Armas Lindgren

28.11.1874, Hämeenlinna - 03.10.1929, Kööpenhamina

Architect 1897, Polytechnic Institute, Helsinki

Armas Eliel Lindgren completed his education on a study tour to the Nordic Countries, Scotland, England and the Netherlands. In 1898–99 he studied the history of art and culture in Sweden, Denmark, Germany, France and England. After this journey he taught the history of art at the Polytechnic Institute.

In 1902–12 Lindgren was the Arts Director of the Central School of Applied Arts. He wrote a text book on styles of building and decoration, published in 1914. In 1919 he was appointed Professor of Architecture at Helsinki University of Technology.

Armas Lindgren’s work with old buildings continued through his whole life. He made numerous aquarelles on churches, mainly the wooden churches of the 17th and 18th century, and was one of the first architects who understood the architectural value of Finnish wooden churhes.

While still a student, Lindgren had worked in the offices of Josef Stenbäck and Gustaf Nyström. A year before graduation he started collaboration with Eliel Saarinen and Herman Gesellius. During the nearly ten years of partnership Gesellius, Lindgren and Saarinen became the most esteemed architects of our country.

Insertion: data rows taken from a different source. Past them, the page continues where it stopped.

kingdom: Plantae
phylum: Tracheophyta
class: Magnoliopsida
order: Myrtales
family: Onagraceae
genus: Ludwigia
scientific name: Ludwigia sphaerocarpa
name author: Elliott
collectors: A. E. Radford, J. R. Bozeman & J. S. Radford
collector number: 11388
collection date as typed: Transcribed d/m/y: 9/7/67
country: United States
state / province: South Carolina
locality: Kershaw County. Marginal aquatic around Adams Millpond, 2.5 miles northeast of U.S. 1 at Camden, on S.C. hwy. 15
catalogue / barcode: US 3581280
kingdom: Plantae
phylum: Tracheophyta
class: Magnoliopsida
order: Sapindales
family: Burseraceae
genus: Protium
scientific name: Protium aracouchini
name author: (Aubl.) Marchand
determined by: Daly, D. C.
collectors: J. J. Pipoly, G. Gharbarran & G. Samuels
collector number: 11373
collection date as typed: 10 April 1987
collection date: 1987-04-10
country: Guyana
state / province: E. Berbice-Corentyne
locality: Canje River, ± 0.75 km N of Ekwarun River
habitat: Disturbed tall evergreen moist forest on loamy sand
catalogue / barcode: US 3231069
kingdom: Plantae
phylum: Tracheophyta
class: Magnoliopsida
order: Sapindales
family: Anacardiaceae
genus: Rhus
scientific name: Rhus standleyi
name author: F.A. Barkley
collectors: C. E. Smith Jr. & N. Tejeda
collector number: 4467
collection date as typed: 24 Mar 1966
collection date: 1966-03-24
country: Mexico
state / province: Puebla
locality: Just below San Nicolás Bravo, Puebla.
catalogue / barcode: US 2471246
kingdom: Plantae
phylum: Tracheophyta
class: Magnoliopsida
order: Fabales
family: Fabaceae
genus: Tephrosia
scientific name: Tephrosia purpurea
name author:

At the turn of the 20th century the office Gesellius, Lindgren, Saarinen designed the Finnish Pavilion for the Paris World Fair of 1900, the architects’ joint studio and home Hvitträsk in Kirkkonummi and the Suur-Merijoki manor near Viipuri (now part of Russia). Their other well-known designs include the Pohjola insurance company building and several art nouveau apartment blocks in Helsinki. Armas Lindgren’s main work in the joint office was the completion of the design for the Finnish National Museum.

In 1905 the office fell apart and Lindgren set up a private office. In the 1910s he worked together with Wivi Lönn, their joint designs including the new students’ union building (Uusi ylioppilastalo) for Helsinki and the Estonia Theatre for Tallinn, Estonia.

Lindgren’s solo work includes the Kaleva insurance company building in Helsinki and several dwelling houses. His dwellings include the Ribbinghof row houses in Kulosaari and the Kone ja Silta construction company’s housing (together with Bertel Liljequist) in Vallila, Helsinki. The Kulosaari houses were the first row houses in Finland, and the Vallila housing represents the type of block with a large courtyard that is rare in Finland. The designs made by the office Lindgren–Liljequist in 1914–26 include Hanko Town Hall and Säynätsalo Church.

The Armas Lindgren drawings collection is one of the largest in the museum. Its special interest is the abundance of sketches.